Annoncer la maladie : faut-il tout dire ?

A la question de savoir s'il faut tout dire, Céline Masmonteil se montre plus mesurée : "L'enfant n'a pas à connaître tous les détails liés à la maladie, mais il est important de toujours répondre honnêtement à ses questions, même si c'est pour lui dire qu'on n'a pas la réponse". Tout ce qui est dit à l'enfant doit être vrai, y compris les incertitudes et les doutes, dire à l'enfant : "Quand je le saurai, je te le dirai" ou "Je vais me renseigner et je te donnerai la réponse" est rassurant. Rien ne sert en revanche de rentrer dans le lexique médical et d'employer des termes trop compliqués. En revanche, il ne faut pas minimiser les transformations physiques potentielles dont l'enfant va de toute manière se rendre compte, par exemple si la personne malade va perdre ses cheveux ou être particulièrement fatiguée. L'enfant doit savoir que ces étapes font partie de la maladie.

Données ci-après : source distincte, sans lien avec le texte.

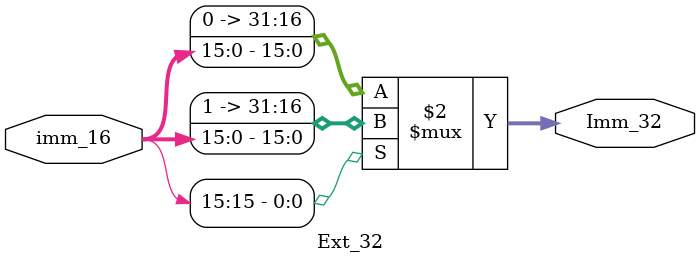
<source format=v>
`timescale 1ns / 1ps
module Ext_32(
       input [15:0]imm_16,
		 output [31:0]Imm_32
    );

assign Imm_32 = (imm_16[15] == 1) ? {16'b1111111111111111,imm_16} : {16'b0000000000000000,imm_16};

endmodule

</source>
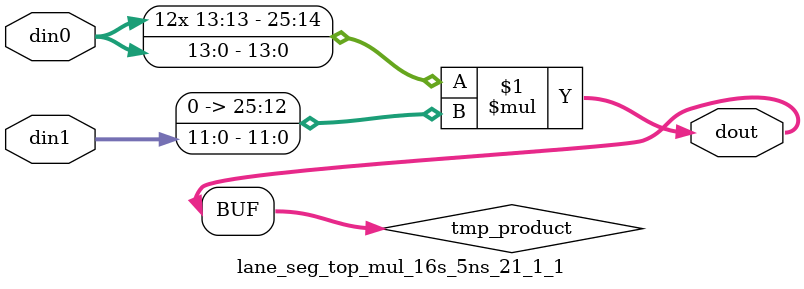
<source format=v>

`timescale 1 ns / 1 ps

  module lane_seg_top_mul_16s_5ns_21_1_1(din0, din1, dout);
parameter ID = 1;
parameter NUM_STAGE = 0;
parameter din0_WIDTH = 14;
parameter din1_WIDTH = 12;
parameter dout_WIDTH = 26;

input [din0_WIDTH - 1 : 0] din0; 
input [din1_WIDTH - 1 : 0] din1; 
output [dout_WIDTH - 1 : 0] dout;

wire signed [dout_WIDTH - 1 : 0] tmp_product;












assign tmp_product = $signed(din0) * $signed({1'b0, din1});









assign dout = tmp_product;







endmodule

</source>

Il peut évidemment arriver que l'enfant pose la question tant redoutée : "Est-ce que tu vas mourir ?". Si l'enjeu est vital, il faut en parler, même si cela angoisse aussi terriblement les adultes. L'enfant doit sentir que le parent est pris en charge par des gens qui savent comment soigner sa maladie et qui vont tout faire pour le guérir. Céline Masmonteil rappelle que la mort n'est pas forcément comprise par les enfants : "Jusqu'à l'âge de 6 ou 7 ans, ils ne perçoivent pas l'irréversibilité de la mort. Il faudra donc expliquer clairement ce que ça signifie, avec des mots simples et sans employer d'images. Les enfants comprennent mieux ce qui est concret". On pourra par exemple dire : "On meurt quand on finit de vivre. On ne respire plus, on ne souffre plus, on ne mange plus, le coeur s'arrête" au lieu de dire par exemple "on s'endort pour toujours". 

Maladie d'un proche : comment gérer l'après ?

Les enfants ne réagissent pas tous de la même manière, en fonction de leur âge, leur personnalité, mais aussi de la nature du lien qui les unit à la personne malade. La spécialiste précise qu'il faudra rester à l'écoute de l'enfant : "Il est important que les parents demeurent vigilants et soient attentifs à ses réactions, notamment s'il semble triste, abattu ou au contraire agressif. Il peut tout à coup moins bien dormir ou avoir des troubles alimentaires. Il faudra alors se montrer disponible et se saisir des occasions pour l'inviter à poser des questions et à s'exprimer". L'enfant doit se sentir entouré d'un lien protecteur sans changer ses habitudes, ses rituels ou trop modifier son rythme de vie. Dans le cas d'un ado, il est possible qu'il préfère chercher du réconfort auprès de ses copains et copines plutôt qu'à la maison, c'est tout à fait normal. Enfin, dans ce processus d'annonce d'une maladie grave à un enfant, il ne faut pas hésiter à se faire aider ou accompagner par ses proches ou un psychologue. Pour soi bien entendu, mais aussi pour l'enfant si cela s'avère nécessaire.